WHAT YOU SHOULD DO: The required answer is the count of lines in the records that contain "down", with no other text.

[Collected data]
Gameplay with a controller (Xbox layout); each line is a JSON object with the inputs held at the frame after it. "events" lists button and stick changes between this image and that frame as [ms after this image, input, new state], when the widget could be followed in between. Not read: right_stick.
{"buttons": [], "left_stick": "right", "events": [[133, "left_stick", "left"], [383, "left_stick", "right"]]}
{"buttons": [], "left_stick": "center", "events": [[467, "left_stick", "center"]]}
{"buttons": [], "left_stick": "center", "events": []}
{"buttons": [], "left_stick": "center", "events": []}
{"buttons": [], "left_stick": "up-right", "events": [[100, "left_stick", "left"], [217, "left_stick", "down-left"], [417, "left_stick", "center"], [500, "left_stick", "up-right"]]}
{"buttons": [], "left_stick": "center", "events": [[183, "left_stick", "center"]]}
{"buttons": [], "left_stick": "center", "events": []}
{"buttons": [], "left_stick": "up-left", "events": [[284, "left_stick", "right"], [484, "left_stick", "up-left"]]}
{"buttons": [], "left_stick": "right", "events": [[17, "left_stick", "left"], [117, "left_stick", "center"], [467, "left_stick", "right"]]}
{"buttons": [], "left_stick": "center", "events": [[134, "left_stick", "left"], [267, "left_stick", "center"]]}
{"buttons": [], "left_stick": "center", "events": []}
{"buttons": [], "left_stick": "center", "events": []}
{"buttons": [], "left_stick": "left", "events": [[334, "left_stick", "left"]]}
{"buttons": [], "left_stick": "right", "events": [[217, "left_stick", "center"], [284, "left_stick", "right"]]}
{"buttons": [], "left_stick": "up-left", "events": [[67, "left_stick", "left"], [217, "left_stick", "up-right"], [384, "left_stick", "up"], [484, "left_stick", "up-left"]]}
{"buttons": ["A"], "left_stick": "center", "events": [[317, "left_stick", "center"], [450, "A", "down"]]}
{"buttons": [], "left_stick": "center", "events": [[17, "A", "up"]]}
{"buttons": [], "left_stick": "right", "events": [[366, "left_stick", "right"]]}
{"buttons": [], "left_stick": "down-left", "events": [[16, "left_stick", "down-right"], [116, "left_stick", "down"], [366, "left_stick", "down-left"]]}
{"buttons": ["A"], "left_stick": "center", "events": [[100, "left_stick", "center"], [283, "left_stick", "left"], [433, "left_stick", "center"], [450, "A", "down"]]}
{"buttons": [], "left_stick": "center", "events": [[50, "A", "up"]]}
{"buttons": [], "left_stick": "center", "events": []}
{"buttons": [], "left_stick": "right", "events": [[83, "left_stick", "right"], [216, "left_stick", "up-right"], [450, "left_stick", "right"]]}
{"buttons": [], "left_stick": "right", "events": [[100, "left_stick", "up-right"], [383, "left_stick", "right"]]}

COMPLETED EXERCISE: 4